This post was written by rare books cataloger Julia Blakely. It originally appeared on the Smithsonian Collections Blog.
The spectacular display of the capital cherry trees of this year is but a happy, distant memory and the gardens of Washington have that hot, exhausted look of August, escaping into a rare gardening book is in order. The Cullman Library has a survivor of an ephemeral form of publication—nursery trade catalogs—that are valuable not only for their pictures (documenting different techniques of illustrating processes) but as research sources on introduction of plants into the trade as well as trends in horticultural fashion. L. Boehmer & Co. in Yokohama, Japan, produced for the 1899-1900 season the Catalogue of Japanese lilybulbs, iris and other flower roots, trees, shrubs, plants, seeds, etc.

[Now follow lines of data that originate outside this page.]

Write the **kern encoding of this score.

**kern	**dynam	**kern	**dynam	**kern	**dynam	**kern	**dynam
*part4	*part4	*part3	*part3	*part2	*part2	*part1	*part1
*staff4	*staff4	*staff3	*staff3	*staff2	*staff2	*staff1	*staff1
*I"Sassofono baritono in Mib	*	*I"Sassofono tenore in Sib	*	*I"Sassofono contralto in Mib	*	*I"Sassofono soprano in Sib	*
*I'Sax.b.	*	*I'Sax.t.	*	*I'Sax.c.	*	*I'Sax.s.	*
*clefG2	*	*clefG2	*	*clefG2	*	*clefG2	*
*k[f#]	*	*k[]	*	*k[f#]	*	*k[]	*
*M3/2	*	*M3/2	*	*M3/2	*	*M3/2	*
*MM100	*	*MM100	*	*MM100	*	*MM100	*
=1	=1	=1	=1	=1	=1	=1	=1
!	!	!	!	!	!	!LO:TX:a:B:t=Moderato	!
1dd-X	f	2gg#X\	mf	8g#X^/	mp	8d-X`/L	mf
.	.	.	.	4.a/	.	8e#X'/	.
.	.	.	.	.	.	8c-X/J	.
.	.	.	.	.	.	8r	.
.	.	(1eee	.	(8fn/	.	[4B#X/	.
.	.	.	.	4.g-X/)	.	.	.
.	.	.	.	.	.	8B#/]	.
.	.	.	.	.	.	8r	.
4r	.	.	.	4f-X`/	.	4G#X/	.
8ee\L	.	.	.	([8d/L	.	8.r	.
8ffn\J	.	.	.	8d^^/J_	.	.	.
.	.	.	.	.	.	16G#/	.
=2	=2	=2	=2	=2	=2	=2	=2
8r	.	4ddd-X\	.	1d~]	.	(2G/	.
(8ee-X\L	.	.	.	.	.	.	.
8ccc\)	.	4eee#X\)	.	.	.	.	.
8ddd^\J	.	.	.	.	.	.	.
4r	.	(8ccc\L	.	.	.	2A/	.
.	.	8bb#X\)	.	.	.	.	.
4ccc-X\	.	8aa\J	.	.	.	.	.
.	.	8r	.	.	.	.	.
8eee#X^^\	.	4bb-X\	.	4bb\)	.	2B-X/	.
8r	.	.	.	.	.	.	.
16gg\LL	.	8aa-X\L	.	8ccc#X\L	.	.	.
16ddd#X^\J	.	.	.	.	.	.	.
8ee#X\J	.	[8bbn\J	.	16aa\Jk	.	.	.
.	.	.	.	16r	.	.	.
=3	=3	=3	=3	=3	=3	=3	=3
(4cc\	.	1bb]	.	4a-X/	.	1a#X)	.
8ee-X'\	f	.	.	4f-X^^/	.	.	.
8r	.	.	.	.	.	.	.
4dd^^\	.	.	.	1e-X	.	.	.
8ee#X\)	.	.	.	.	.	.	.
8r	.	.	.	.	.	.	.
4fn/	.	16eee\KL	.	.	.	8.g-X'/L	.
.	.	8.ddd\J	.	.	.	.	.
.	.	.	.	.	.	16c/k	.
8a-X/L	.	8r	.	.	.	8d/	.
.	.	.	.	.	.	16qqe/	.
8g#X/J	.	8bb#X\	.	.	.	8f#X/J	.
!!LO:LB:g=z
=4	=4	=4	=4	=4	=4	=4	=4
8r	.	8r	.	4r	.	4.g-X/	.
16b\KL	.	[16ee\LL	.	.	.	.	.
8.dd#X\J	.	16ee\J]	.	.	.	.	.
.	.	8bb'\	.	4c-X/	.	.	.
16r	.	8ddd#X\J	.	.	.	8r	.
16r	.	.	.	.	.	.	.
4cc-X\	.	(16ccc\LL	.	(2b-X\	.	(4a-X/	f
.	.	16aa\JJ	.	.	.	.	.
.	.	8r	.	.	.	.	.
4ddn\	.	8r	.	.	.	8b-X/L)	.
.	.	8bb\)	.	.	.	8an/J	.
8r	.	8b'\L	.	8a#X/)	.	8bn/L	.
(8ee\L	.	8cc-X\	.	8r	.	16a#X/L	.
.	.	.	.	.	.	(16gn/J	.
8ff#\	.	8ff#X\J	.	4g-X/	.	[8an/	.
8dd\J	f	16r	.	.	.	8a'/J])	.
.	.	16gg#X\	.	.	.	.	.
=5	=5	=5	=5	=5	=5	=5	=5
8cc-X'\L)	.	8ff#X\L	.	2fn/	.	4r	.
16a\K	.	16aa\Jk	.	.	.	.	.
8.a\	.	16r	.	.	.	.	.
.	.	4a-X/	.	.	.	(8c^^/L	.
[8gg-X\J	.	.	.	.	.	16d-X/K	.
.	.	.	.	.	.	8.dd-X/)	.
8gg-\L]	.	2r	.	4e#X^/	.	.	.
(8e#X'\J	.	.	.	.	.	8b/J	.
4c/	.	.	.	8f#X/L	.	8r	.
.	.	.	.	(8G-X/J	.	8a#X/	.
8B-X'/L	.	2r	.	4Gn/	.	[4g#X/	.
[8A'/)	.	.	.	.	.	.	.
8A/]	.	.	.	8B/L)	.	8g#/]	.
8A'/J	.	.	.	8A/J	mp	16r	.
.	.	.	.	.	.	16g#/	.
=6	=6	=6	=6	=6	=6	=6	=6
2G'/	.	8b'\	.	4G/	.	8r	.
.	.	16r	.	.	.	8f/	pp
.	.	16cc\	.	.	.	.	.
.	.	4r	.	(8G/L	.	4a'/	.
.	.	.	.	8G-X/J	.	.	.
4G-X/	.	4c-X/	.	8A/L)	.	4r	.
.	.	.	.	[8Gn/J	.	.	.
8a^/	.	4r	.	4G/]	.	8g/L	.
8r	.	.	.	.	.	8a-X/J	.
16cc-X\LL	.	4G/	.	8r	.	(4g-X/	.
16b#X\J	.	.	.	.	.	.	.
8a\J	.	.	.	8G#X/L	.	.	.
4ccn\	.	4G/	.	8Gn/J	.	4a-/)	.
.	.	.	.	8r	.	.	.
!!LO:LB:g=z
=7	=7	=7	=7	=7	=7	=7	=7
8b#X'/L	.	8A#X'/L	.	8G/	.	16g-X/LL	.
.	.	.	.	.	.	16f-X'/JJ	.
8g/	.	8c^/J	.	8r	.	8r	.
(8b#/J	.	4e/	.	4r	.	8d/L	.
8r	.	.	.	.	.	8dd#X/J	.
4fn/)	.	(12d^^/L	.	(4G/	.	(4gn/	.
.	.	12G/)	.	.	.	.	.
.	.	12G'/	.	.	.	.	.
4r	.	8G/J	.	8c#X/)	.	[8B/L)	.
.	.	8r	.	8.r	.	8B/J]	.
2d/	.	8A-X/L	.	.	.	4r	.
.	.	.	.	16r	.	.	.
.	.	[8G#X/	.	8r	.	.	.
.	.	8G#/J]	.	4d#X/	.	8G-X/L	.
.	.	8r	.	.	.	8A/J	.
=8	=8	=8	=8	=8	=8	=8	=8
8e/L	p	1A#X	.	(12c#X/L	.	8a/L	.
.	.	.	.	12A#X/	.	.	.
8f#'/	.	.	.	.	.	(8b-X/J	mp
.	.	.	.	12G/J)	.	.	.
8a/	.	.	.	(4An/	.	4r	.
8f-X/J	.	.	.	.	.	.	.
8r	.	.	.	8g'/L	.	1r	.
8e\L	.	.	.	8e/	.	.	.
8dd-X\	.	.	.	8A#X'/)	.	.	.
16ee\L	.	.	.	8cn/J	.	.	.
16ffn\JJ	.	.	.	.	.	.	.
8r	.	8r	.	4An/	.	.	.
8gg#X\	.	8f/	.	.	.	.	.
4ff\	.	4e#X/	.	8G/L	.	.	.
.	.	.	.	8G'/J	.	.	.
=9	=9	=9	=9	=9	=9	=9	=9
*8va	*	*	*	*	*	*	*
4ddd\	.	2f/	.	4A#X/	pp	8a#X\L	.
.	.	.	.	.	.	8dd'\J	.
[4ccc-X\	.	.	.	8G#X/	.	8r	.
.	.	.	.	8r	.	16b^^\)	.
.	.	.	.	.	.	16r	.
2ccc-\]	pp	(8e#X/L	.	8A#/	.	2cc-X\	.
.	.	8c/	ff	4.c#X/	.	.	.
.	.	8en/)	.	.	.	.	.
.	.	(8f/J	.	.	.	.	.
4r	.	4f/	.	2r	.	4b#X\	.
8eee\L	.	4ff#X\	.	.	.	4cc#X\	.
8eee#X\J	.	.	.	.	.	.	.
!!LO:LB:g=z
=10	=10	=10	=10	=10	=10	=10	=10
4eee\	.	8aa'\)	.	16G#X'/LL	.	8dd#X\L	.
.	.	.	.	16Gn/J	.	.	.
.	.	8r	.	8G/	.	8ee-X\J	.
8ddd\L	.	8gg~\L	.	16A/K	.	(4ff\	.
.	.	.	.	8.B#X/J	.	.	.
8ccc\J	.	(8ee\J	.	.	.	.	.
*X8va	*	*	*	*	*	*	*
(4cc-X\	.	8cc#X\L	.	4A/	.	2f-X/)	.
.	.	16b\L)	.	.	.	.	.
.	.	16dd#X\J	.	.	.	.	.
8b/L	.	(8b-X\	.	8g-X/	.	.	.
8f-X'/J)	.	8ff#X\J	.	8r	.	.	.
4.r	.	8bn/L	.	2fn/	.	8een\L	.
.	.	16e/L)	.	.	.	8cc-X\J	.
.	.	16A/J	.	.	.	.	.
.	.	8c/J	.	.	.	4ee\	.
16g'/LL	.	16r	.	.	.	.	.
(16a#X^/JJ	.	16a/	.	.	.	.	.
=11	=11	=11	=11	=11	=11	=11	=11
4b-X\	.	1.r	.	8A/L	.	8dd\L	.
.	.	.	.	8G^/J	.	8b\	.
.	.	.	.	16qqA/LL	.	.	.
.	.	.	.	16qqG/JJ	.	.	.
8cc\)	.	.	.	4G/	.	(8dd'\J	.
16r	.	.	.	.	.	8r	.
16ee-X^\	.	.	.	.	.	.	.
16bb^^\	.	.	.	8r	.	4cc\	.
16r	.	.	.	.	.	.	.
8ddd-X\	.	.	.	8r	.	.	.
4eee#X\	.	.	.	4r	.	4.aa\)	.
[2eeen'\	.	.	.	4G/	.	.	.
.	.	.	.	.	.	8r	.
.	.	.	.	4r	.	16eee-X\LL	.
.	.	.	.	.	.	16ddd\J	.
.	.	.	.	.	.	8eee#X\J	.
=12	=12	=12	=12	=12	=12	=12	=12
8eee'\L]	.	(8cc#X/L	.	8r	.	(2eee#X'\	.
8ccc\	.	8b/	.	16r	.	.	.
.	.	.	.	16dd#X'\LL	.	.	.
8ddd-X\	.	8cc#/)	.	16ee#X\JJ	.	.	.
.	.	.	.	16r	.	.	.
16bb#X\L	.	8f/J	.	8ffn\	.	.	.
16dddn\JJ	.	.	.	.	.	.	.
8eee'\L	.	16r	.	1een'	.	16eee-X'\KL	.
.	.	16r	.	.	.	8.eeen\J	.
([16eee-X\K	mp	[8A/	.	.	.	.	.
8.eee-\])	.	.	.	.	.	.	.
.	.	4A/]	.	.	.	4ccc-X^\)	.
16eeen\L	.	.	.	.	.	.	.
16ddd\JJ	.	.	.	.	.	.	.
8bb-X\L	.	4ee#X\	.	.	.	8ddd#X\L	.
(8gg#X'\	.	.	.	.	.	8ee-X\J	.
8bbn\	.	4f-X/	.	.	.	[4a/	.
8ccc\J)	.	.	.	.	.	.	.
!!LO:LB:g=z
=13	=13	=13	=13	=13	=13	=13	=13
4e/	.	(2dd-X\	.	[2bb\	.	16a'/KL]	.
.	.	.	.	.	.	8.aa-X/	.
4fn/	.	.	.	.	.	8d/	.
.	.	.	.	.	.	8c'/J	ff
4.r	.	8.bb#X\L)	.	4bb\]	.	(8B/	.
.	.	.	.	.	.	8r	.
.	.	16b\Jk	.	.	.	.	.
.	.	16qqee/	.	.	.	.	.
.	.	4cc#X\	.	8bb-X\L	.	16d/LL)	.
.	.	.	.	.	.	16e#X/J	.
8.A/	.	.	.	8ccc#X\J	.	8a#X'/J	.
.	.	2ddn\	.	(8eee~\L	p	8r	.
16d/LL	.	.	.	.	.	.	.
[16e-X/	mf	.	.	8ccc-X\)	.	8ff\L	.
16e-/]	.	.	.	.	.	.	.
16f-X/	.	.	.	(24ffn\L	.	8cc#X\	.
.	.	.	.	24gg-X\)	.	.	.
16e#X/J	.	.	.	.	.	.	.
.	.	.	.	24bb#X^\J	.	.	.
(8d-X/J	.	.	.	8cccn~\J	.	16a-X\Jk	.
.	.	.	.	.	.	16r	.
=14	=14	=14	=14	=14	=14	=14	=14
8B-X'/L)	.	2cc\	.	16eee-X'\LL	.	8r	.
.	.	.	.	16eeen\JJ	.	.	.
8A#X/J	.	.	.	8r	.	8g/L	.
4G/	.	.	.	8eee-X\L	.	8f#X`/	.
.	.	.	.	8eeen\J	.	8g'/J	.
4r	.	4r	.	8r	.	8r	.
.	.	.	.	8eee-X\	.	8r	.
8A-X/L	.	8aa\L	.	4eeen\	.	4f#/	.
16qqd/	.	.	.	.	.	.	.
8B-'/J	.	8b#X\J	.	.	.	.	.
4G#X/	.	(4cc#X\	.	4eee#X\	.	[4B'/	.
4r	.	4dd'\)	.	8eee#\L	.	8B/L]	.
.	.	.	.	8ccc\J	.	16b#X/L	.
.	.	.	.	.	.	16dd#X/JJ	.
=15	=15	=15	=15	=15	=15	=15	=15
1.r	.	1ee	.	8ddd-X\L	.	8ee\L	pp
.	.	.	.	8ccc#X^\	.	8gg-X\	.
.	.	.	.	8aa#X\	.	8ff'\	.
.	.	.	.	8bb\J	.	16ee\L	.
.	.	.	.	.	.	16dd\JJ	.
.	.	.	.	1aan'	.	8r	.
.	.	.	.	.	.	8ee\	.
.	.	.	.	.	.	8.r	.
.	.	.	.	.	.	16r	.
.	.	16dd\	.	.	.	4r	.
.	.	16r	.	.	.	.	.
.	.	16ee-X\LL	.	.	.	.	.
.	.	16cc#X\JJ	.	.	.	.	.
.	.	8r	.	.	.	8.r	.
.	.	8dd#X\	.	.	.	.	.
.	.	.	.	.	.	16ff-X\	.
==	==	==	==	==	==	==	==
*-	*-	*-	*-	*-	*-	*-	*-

Bonsai trees were just beginning to be imported into the United States in the late nineteenth century. One of the earliest collections, bought in 1913 from the Yokohama Nursery by the departing American Ambassador, is at Harvard University’s Arnold Arboretum. And Washington’s famed cherry trees were a gift to the city from Tokyo in 1912. There were examples of importations from the mid-nineteenth century. Famed botanist and plant explorer David Fairchild and his wife, Marian, the younger daughter of the Smithsonian’s own Alexander Graham Bell, did much to beautify Washington, D.C. Along with their friend Barbour Lathrop, they introduced various varieties of Japanese cherries to the United States in 1903 and 1905, again from the Yokohama Nursery. Some of these were planted in the Fairchild’s home in nearby Chevy Chase, Maryland. For more on this history, with links to the Library of Congress’s research on the first cherry trees in the District, please click here.
This example, along with other nursery catalogs in the Smithsonian Libraries, can also reveal hints at the propagation history of specific plants, seed cleaning, packing and shipping methods, and prices, as well as changing styles in landscape design. Or, rather than research, the catalogs can provide inspiration—one can dream of a time of planting something new and exotic and while wandering around the gardens, enjoying cool weather.